■ **REQUIREMENT**: Output the exact lines that start at the one containing "- enhancing-tissue mask" and continue to the last line of the entries below; do not output pictures.
** Opening EXTRACTED ENTRIES block **
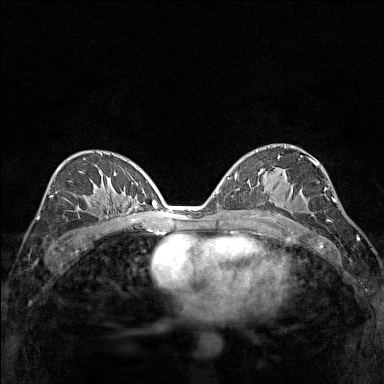
Breast MRI (dynamic contrast-enhanced), one axial slice; slice 83 of 160 in the series (ordered by position); dynamic contrast-enhanced series, time point 2 of 7 at this slice position (early post-contrast); 1.5 T; TE 1.8 ms, TR 5 ms; 1 mm slice thickness; 384 × 384 image matrix, field of view 280 × 280 mm. Female patient.
Annotated regions visible in this slice (semi-automatic segmentation, software-assisted and operator-edited):
- enhancing-tissue mask used for the functional tumour volume (all voxels passing the contrast-enhancement thresholds inside the analysis volume; usually the tumour): bounding box (x1, y1, x2, y2) in pixels: (270, 200, 293, 213)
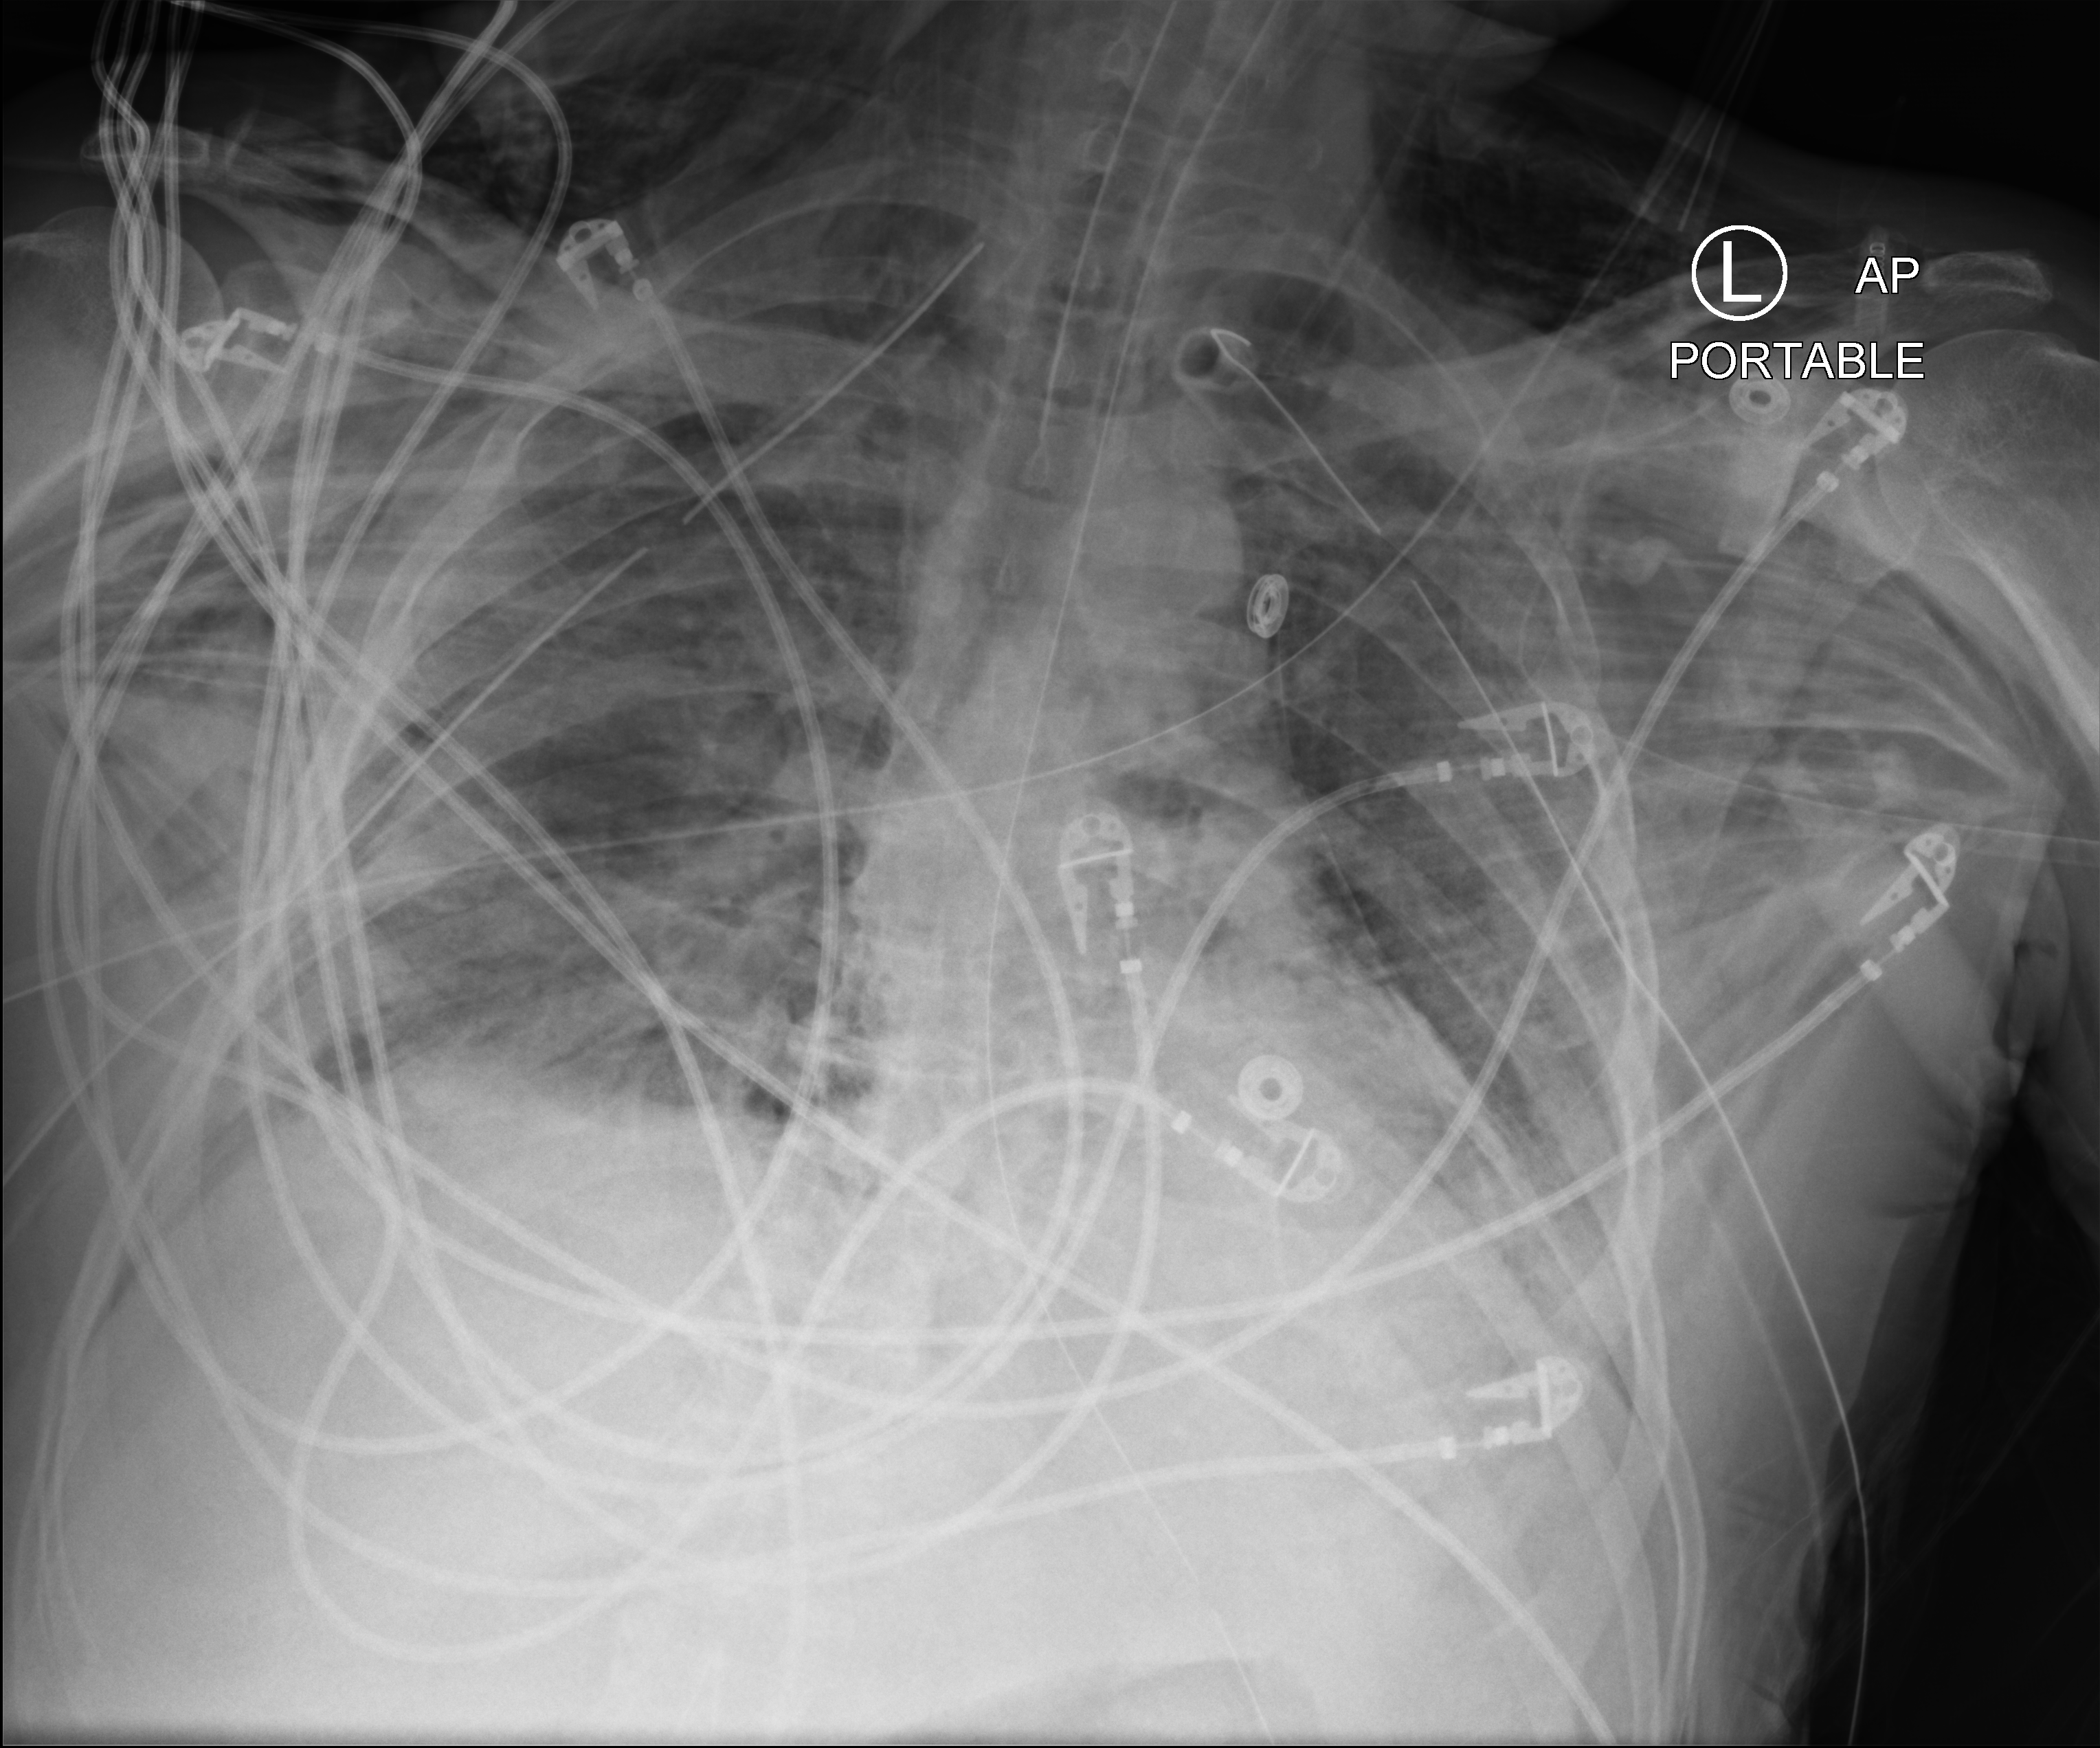
Chest X-ray (portable); anteroposterior (AP) projection. Patient hospitalised with COVID-19; male, aged 18–59 years.
From the hospital-stay record, not from the radiograph (when in the stay this image was taken is not recorded): length of hospital stay: 83 days; mechanically ventilated during this hospital stay: yes; COPD (admission record): no.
** Closing EXTRACTED ENTRIES block **
■ **RESULT OF THIS EXERCISE**:
- enhancing-tissue mask used for the functional tumour volume (all voxels passing the contrast-enhancement thresholds inside the analysis volume; usually the tumour): bounding box (x1, y1, x2, y2) in pixels: (270, 200, 293, 213)
Chest X-ray (portable); anteroposterior (AP) projection. Patient hospitalised with COVID-19; male, aged 18–59 years.
From the hospital-stay record, not from the radiograph (when in the stay this image was taken is not recorded): length of hospital stay: 83 days; mechanically ventilated during this hospital stay: yes; COPD (admission record): no.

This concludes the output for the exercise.